Activity:
Retype every record exactly. Leave the pictures out.

Input material:
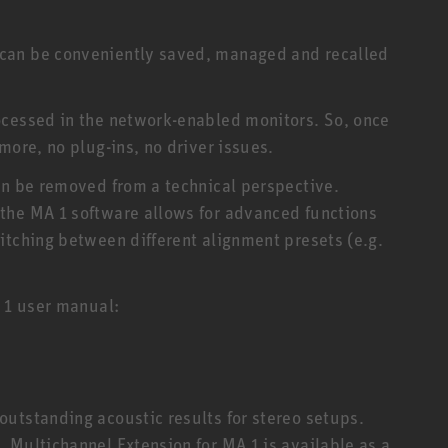
can be conveniently saved, managed and recalled
ocessed in the network-enabled monitors. So, once
more, no plug-ins, no driver issues.
an be removed from a technical perspective.
the MA 1 software allows for advanced functions
itching between different alignment presets (e.g.
A 1 user manual:
utstanding acoustic results for stereo setups.
 Multichannel Extension for MA 1 is available as a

Your response:
can be conveniently saved, managed and recalled
ocessed in the network-enabled monitors. So, once
more, no plug-ins, no driver issues.
an be removed from a technical perspective.
the MA 1 software allows for advanced functions
itching between different alignment presets (e.g.
A 1 user manual:
utstanding acoustic results for stereo setups.
 Multichannel Extension for MA 1 is available as a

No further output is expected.